図15(a)は、従来技術における撮影及び検査時の治具ユニット31の中心点の移動経路であり、(b)は、本実施形態により最小化された移動経路である。
【0060】
図15(a)に示される従来の経路では、原点を出発して、1つの個片上の2つのアライメントマークを順次撮影することによって全ての個片上の全てのアライメントマークを撮影した後、最後に撮影したアライメントマークのある基板から順次検査を行っている。この経路は、アライメントマークの撮影及び基板の検査をそれぞれ独立した工程として捉えるとその各々は比較的短い経路であるが、撮影及び検査を連続した1工程として捉えると、撮影時に移動してきた経路の近傍を検査時に再び通って(矢印が交差して)おり、無駄な動きが多い。
【0061】
これに対して、
図15(b)に示される本実施形態の最小移動経路は、1つの個片上に設けられた2つのアライメントマークを撮影した後であれば、その基板の検査をしても他の基板の撮影をしてもよいことに基づいて計算された最適経路である。この経路は、全ての点を非常に効率よく巡回している。
図15(a)に示される経路における総移動距離を約100とすると、
図15(b)に示される経路における総移動距離は約75である。従って、本実施形態により移動距離を約25%短縮することができ、撮影及び検査を効率よく行うことができる。
【0062】
(例2)
図16は、3列−2列−3列でジグザグに配列された個片202を含むプリント基板201を概略的に示す上面図である。1つの個片202上には2つのアライメントマーク203が設けられている。
【0063】
図17は、
図16に示されるプリント基板201に対する治具ユニットの撮影時中心点、検査時中心点及び原点(治具の中心の初期位置)を取り出した概略図である。
図18(a)は、従来技術における撮影及び検査時の治具ユニットの中心点の移動経路であり、(b)は、本実施形態により最小化された移動経路である。
【0064】
図18(a)に示される経路における総移動距離は約94であり、これに対して、
図18(b)に示される経路における総移動距離は約72である。従って、本実施形態により移動距離を約24%短縮することができ、撮影及び検査を効率よく行うことができる。
【0065】
(例3)
図19は、4×2で配列された個片302を含むプリント基板300を概略的に示す上面図である。1つの個片302上には2つのアライメントマーク303が設けられている。
【0066】
図20は、
図19に示されるプリント基板301に対する治具ユニットの撮影時中心点、検査時中心点及び原点(治具の中心の初期位置)を取り出した概略図である。
図21(a)は、従来技術における撮影及び検査時の治具ユニットの中心点の移動経路であり、(b)は、本実施形態により最小化された移動経路である。なお、
図21(a)、(b)では、明瞭化のために検査時中心点間の移動が一部曲線で示されているが、実際には検査時中心点間の移動も直線状の移動である。
【0067】
図21(a)に示される経路における総移動距離を約86であり、これに対して、
図21(b)に示される経路における総移動距離は約69である。従って、本実施形態により移動距離を約19%短縮することができ、撮影及び検査を効率よく行うことができる。
【0068】
(例4)
前述した例1〜例3では、1つの個片につき2つのアライメントマークが設けられていたが、1つの個片に設けられるアライメントマークの数はこれに限定されない。

- - -

→ **作業項目 1**: 治具ユニットの移動経路に関する抜粋の例2では、図18(b)に示される経路の総移動距離はいくつとされていますか。
→ **作業項目 2**: 治具ユニットの移動経路に関する抜粋を、最後の文の次から書き継いでください。
この後に続く資料は、抜粋とは別の出典から得たものです。

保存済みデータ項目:
- - -

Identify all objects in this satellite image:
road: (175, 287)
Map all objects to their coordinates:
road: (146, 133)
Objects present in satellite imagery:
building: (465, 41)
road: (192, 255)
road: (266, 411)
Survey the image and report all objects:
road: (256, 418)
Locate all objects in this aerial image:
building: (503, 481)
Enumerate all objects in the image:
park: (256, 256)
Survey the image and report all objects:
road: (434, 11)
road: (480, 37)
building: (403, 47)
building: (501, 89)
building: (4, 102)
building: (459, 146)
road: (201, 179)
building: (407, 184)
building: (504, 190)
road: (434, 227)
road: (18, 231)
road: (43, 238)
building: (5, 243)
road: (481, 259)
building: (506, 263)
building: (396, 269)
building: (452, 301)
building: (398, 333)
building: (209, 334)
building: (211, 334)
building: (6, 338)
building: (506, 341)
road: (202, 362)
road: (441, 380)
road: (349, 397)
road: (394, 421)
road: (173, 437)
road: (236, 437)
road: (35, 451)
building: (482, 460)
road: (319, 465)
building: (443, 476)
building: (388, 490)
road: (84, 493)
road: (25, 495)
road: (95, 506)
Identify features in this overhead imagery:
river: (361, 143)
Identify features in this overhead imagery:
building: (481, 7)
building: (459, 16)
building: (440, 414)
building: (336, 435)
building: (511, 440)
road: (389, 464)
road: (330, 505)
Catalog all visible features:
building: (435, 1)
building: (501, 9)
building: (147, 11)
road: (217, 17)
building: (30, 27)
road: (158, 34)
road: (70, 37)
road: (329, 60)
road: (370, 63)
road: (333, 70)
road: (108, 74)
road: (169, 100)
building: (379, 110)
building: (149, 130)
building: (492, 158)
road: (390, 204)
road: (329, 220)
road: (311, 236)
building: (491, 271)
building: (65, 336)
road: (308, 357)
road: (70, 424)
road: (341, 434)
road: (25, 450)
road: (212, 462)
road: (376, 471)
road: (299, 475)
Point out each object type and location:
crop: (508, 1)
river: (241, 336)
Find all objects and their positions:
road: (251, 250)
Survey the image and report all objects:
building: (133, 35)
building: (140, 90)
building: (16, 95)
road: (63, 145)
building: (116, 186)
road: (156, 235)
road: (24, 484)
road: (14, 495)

- - -

→ **記述回答 1**: 約72です。

→ **記述回答 2**:
図22は、4×3で配列された個片402を含むプリント基板401を概略的に示す上面図である。1つの個片402には、1つのアライメントマーク403が設けられている。なお、
図22における中央列の個片は、左列及び右列の個片に対して180°回転(反転)した状態で配置されている。
【0069】
図23は、
図22に示されるプリント基板401に対する治具ユニットの撮影時中心点、検査時中心点及び原点(治具の中心の初期位置)を取り出した概略図である。
図24(a)は、従来技術における撮影及び検査時の治具ユニットの中心点の移動経路であり、(b)は、本実施形態により最小化された移動経路である。
【0070】
図24(a)に示される経路における総移動距離は約61であり、これに対して、
図21(b)に示される経路における総移動距離は約54である。従って、移動距離を約12%短縮することができ、1つの個片に設けられたアライメントマークが1つであっても本実施形態により移動経路が短縮されて撮影及び検査を効率よく行うことができる。
【0071】
なお、1つの個片に設けられたアライメントマークが1つの場合、アライメントマークが
図25に示されるような十字形等の位置や向きの判断が可能な形状であってもよい。アライメントマークが円形であれば、1つのアライメントマークを撮影しただけでそのアライメントマークを有する基板の回転方向の位置ずれを検出・判断するのは困難であるが、十字形等のアライメントマークであれば、1つのアライメントマークの撮影により個片のX軸方向、Y軸方向又は回転方向の位置ずれを把握することができる。従って、1つのアライメントマークであってもより正確に位置合わせをすることが可能である。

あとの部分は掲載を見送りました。